[Dataset excerpts]
__________________________________________________
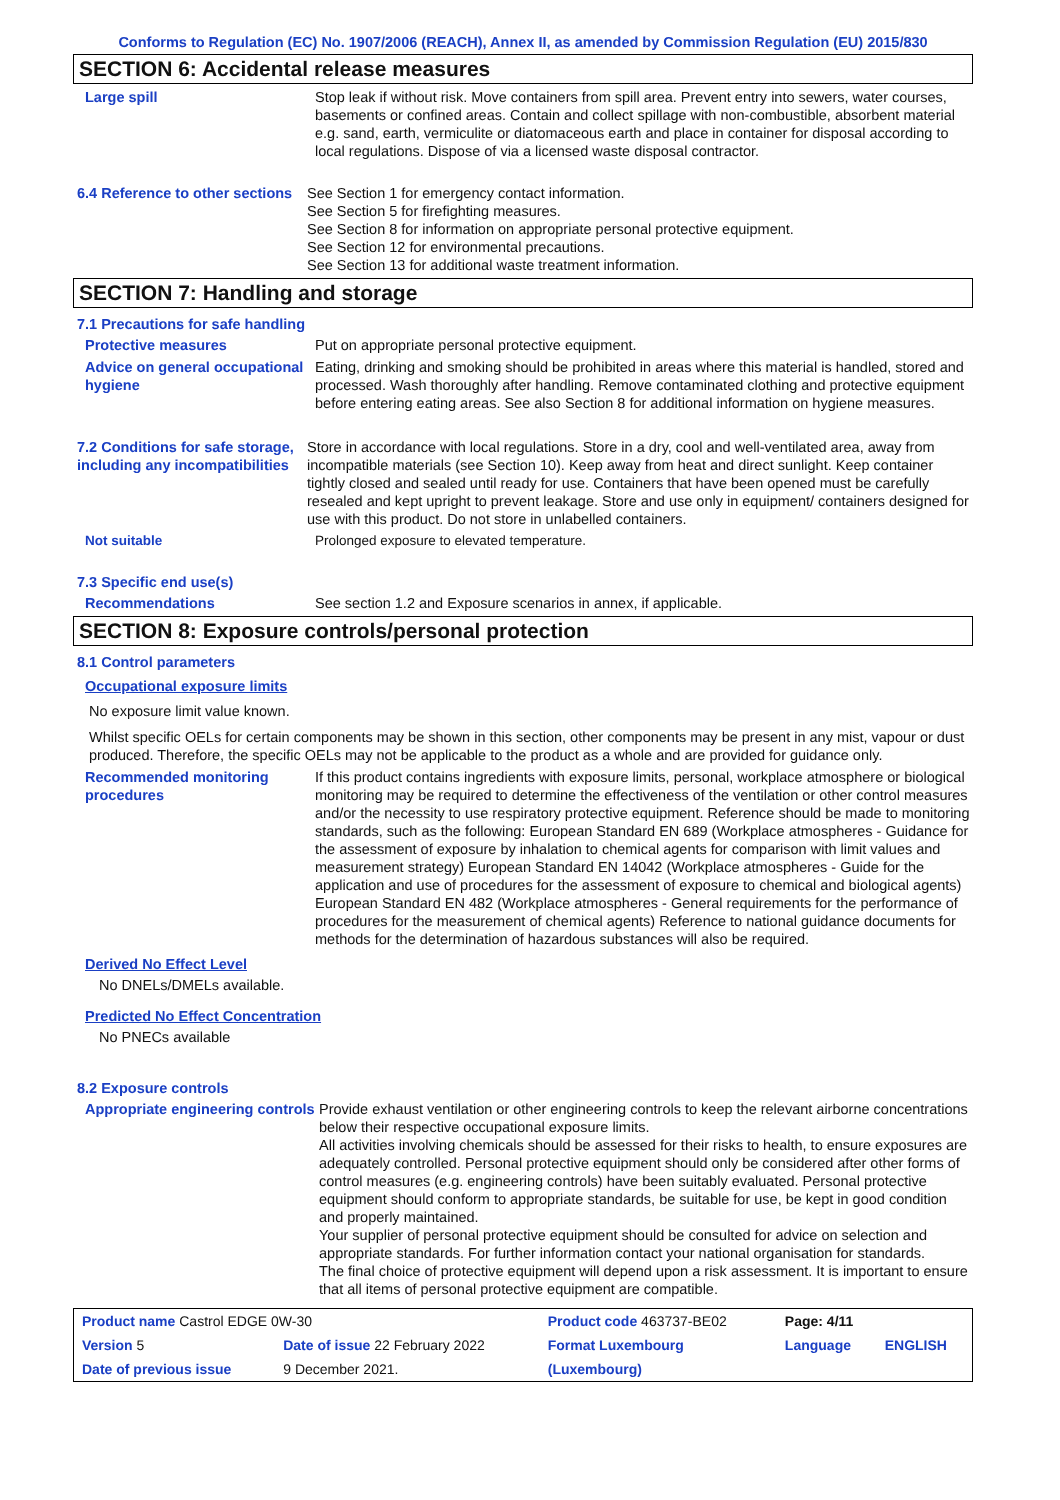Conforms to Regulation (EC) No. 1907/2006 (REACH), Annex II, as amended by Commission Regulation (EU) 2015/830
SECTION 6: Accidental release measures
Large spill Stop leak if without risk. Move containers from spill area. Prevent entry into sewers, water courses, basements or confined areas. Contain and collect spillage with non-combustible, absorbent material e.g. sand, earth, vermiculite or diatomaceous earth and place in container for disposal according to local regulations. Dispose of via a licensed waste disposal contractor.
6.4 Reference to other sections
See Section 1 for emergency contact information.
See Section 5 for firefighting measures.
See Section 8 for information on appropriate personal protective equipment.
See Section 12 for environmental precautions.
See Section 13 for additional waste treatment information.
SECTION 7: Handling and storage
7.1 Precautions for safe handling
Protective measures Put on appropriate personal protective equipment.
Advice on general occupational hygiene
Eating, drinking and smoking should be prohibited in areas where this material is handled, stored and processed. Wash thoroughly after handling. Remove contaminated clothing and protective equipment before entering eating areas. See also Section 8 for additional information on hygiene measures.
7.2 Conditions for safe storage, including any incompatibilities
Store in accordance with local regulations. Store in a dry, cool and well-ventilated area, away from incompatible materials (see Section 10). Keep away from heat and direct sunlight. Keep container tightly closed and sealed until ready for use. Containers that have been opened must be carefully resealed and kept upright to prevent leakage. Store and use only in equipment/ containers designed for use with this product. Do not store in unlabelled containers.
Not suitable Prolonged exposure to elevated temperature.
7.3 Specific end use(s)
Recommendations See section 1.2 and Exposure scenarios in annex, if applicable.
SECTION 8: Exposure controls/personal protection
8.1 Control parameters
Occupational exposure limits
No exposure limit value known.
Whilst specific OELs for certain components may be shown in this section, other components may be present in any mist, vapour or dust produced. Therefore, the specific OELs may not be applicable to the product as a whole and are provided for guidance only.
Recommended monitoring procedures
If this product contains ingredients with exposure limits, personal, workplace atmosphere or biological monitoring may be required to determine the effectiveness of the ventilation or other control measures and/or the necessity to use respiratory protective equipment. Reference should be made to monitoring standards, such as the following: European Standard EN 689 (Workplace atmospheres - Guidance for the assessment of exposure by inhalation to chemical agents for comparison with limit values and measurement strategy) European Standard EN 14042 (Workplace atmospheres - Guide for the application and use of procedures for the assessment of exposure to chemical and biological agents) European Standard EN 482 (Workplace atmospheres - General requirements for the performance of procedures for the measurement of chemical agents) Reference to national guidance documents for methods for the determination of hazardous substances will also be required.
Derived No Effect Level
No DNELs/DMELs available.
Predicted No Effect Concentration
No PNECs available
8.2 Exposure controls
Appropriate engineering controls
Provide exhaust ventilation or other engineering controls to keep the relevant airborne concentrations below their respective occupational exposure limits.
All activities involving chemicals should be assessed for their risks to health, to ensure exposures are adequately controlled. Personal protective equipment should only be considered after other forms of control measures (e.g. engineering controls) have been suitably evaluated. Personal protective equipment should conform to appropriate standards, be suitable for use, be kept in good condition and properly maintained.
Your supplier of personal protective equipment should be consulted for advice on selection and appropriate standards. For further information contact your national organisation for standards.
The final choice of protective equipment will depend upon a risk assessment. It is important to ensure that all items of personal protective equipment are compatible.
| Product name Castrol EDGE 0W-30 | | Product code 463737-BE02 | Page: 4/11 | |
| Version 5 | Date of issue 22 February 2022 | Format Luxembourg | Language | ENGLISH |
| Date of previous issue | 9 December 2021. | (Luxembourg) | | |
__________________________________________________
**Required action**
Beginning at the line with "Whilst specific OELs" and ending at the line with "Recommended monitoring procedures", reproduce each line of the data above exactly, and add no other lines.

**Answer box**
Whilst specific OELs for certain components may be shown in this section, other components may be present in any mist, vapour or dust produced. Therefore, the specific OELs may not be applicable to the product as a whole and are provided for guidance only.
Recommended monitoring procedures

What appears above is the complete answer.